Feedback on a proposed retrofit system

Discussion in 'General Discussions' started by GEK, Jun 13, 2008.

  1. GEK

    GEK New Member

    I'm working on a retrofit residential geothermal heat pump system and would appreciate feedback from those with more experience.

    The house is large, about 5500 sq feet, currently with two furnaces (oil - forced hot air). It is a 1978 wood frame construction. We're located in New Hampshire.

    The main furnace services about 4500 sq feet, with a second unit servicing a large room over a garage. The main furnace also has central air conditioning. Air conditioning is a low priority, we only need it for a few weeks every summer.

    The property has had several well shafts drilled because of low water flow. The proposed well to be used is a 1000ft shaft that was abandoned because of low flow. I pulled the cap and the current static is at 16'

    Design proposal is to replace the AC unit in the main furnace with a 5 ton system. We'll tackle the secondary furnace in the future as funds allow. Oil will remain as a supplementary heat source in the main furnace. Proposal for the well is to place a pump at 100ft with a return at 980 feet (Standing Column) with zero bleed.

    I realize that a 5 ton system can't meet the total heat load in winter. We currently use 6.5 tons of pellets and 1250 gallons of oil overall. I hope that it will substantially reduce the oil usage. I also plan to increase insulation, seal air ducts etc and we are in the process of replacing windows to reduce the heat load demands.

    The option of a desuperheater has also been discussed. I wonder if it would be worthwhile with our low AC usage and a somewhat undersized system?
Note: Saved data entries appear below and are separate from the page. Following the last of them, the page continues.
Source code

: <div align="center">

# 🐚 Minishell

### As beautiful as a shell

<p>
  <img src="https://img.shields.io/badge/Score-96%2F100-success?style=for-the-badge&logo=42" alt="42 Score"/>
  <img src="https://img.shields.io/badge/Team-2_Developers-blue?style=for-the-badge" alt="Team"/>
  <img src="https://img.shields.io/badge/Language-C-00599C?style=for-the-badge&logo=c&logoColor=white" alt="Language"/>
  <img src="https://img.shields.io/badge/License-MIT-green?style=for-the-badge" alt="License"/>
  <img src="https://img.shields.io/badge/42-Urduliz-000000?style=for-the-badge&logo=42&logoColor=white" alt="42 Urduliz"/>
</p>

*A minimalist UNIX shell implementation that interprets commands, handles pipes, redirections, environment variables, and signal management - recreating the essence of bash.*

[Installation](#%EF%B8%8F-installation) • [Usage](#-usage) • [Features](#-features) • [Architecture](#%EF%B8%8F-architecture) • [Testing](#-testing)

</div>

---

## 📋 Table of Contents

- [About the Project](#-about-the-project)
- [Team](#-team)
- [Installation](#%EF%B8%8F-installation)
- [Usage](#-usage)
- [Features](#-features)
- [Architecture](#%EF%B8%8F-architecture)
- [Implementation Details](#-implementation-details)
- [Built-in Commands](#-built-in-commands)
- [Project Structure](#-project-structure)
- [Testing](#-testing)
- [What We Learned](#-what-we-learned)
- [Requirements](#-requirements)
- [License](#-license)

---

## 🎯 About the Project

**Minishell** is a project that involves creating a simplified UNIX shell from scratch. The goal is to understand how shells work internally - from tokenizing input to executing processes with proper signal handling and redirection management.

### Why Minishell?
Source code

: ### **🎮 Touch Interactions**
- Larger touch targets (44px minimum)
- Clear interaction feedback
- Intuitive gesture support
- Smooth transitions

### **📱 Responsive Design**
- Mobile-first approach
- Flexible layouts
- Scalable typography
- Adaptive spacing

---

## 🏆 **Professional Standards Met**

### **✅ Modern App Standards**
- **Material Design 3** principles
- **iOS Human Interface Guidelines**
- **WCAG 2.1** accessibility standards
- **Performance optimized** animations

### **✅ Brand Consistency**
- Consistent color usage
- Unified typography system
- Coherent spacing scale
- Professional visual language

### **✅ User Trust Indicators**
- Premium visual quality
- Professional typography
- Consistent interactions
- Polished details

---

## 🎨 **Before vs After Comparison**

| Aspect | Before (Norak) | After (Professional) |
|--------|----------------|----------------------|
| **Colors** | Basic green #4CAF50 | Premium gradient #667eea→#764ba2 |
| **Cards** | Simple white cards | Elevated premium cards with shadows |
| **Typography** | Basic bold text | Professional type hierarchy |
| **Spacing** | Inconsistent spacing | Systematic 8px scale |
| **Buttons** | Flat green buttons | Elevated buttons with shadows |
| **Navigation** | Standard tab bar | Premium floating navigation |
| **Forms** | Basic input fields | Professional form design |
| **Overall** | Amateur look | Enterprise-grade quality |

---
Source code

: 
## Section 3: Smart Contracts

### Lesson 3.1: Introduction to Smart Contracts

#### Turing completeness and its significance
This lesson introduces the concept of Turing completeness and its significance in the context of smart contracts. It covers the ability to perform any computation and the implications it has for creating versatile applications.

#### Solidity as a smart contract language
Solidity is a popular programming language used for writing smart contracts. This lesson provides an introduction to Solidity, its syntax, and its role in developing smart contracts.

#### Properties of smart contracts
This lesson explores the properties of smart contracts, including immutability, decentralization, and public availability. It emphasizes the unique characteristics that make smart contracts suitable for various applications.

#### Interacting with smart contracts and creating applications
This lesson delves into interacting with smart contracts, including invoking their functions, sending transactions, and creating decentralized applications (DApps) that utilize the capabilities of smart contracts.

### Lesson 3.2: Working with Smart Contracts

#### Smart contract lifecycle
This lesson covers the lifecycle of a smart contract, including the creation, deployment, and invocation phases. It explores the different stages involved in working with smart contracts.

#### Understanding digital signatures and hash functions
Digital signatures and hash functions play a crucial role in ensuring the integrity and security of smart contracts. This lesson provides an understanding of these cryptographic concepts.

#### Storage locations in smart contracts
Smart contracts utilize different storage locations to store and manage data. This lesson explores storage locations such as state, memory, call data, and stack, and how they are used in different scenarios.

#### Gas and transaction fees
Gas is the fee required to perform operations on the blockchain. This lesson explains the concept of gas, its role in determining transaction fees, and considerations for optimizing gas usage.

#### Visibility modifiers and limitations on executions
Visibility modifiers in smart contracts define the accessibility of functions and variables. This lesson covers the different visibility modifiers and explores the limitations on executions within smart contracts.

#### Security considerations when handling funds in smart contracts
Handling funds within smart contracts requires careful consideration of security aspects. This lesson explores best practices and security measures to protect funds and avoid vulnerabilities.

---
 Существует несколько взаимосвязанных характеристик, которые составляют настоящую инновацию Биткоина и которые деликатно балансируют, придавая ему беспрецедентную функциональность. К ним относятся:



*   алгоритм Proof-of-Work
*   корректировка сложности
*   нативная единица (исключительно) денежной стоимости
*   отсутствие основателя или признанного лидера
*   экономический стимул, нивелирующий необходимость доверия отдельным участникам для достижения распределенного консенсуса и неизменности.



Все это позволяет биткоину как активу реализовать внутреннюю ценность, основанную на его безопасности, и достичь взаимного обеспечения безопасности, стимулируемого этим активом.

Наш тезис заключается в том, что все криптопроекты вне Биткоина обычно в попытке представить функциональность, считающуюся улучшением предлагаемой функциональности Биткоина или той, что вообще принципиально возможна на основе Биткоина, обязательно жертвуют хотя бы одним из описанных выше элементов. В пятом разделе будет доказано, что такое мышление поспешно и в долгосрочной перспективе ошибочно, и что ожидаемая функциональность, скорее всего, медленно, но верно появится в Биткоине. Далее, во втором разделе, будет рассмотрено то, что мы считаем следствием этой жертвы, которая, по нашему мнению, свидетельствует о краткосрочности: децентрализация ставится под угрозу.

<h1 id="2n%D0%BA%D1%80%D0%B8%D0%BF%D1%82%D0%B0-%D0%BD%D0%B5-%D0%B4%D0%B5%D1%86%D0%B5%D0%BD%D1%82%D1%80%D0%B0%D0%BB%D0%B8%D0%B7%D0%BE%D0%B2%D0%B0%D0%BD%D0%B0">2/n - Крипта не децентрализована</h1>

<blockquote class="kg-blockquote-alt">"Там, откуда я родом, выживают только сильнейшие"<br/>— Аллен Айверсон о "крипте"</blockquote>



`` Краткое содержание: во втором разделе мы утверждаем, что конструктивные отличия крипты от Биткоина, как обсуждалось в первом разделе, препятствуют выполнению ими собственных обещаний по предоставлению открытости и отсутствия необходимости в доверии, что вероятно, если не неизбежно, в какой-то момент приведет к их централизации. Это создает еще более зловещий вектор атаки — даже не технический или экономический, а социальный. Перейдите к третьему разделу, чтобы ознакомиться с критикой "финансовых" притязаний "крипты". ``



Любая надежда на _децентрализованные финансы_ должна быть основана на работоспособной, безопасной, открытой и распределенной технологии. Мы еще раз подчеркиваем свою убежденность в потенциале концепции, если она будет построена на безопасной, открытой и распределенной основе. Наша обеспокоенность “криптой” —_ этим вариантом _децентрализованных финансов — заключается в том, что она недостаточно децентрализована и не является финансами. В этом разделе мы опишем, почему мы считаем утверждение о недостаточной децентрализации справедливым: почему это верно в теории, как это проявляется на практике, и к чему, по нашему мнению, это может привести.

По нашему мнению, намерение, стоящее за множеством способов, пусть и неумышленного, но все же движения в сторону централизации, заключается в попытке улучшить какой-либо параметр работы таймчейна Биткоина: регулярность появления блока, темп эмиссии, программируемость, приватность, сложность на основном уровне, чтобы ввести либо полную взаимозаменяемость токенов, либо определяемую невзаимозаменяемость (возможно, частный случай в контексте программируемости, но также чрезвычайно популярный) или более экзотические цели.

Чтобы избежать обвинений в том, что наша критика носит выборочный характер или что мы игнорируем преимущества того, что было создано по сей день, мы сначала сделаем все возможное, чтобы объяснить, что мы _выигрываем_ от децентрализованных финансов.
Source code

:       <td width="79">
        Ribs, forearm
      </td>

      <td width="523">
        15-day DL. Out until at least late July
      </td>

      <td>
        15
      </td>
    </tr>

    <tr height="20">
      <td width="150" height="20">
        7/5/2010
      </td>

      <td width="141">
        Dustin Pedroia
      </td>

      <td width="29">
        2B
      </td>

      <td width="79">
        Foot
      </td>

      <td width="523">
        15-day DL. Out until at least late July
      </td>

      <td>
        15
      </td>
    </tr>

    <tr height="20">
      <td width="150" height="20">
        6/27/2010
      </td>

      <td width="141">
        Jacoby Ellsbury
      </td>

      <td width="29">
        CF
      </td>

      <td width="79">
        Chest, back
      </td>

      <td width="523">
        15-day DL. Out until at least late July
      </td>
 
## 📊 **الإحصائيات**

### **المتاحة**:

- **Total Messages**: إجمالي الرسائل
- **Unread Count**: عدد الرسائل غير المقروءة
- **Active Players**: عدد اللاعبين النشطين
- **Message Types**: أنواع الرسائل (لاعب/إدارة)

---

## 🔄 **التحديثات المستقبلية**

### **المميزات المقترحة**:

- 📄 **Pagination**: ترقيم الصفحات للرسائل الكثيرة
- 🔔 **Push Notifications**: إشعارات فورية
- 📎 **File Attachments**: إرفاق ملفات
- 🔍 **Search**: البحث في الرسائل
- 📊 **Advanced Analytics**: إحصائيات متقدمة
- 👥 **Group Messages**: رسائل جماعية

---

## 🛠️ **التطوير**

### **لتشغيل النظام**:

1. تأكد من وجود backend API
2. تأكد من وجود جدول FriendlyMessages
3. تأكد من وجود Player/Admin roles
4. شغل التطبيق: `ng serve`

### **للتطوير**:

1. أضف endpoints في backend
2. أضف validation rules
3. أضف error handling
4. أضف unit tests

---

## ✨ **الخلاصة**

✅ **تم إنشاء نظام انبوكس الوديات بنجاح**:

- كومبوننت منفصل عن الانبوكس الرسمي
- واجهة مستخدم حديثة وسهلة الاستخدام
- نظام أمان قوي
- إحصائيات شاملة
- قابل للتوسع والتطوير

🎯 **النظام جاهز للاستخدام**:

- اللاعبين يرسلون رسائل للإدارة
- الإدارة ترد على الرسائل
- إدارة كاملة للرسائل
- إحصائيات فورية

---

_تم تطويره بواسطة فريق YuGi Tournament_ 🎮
    Any thoughts, ideas would be greatly appreciated!

    - Gary
  2. Palace GeoThermal

    Palace GeoThermal Well-Known Member Industry Professional Forum Leader

    Sounds like an interesting project. How is your hotwater heated now?
  3. GEK

    GEK New Member

    Hot water is a stand alone oil system.
  4. Palace GeoThermal

    Palace GeoThermal Well-Known Member Industry Professional Forum Leader

    You could add the desuperheater and then turn it off if the unit was not keeping up with the heat load. Just be sure and add a preheat tank for the desuperheater.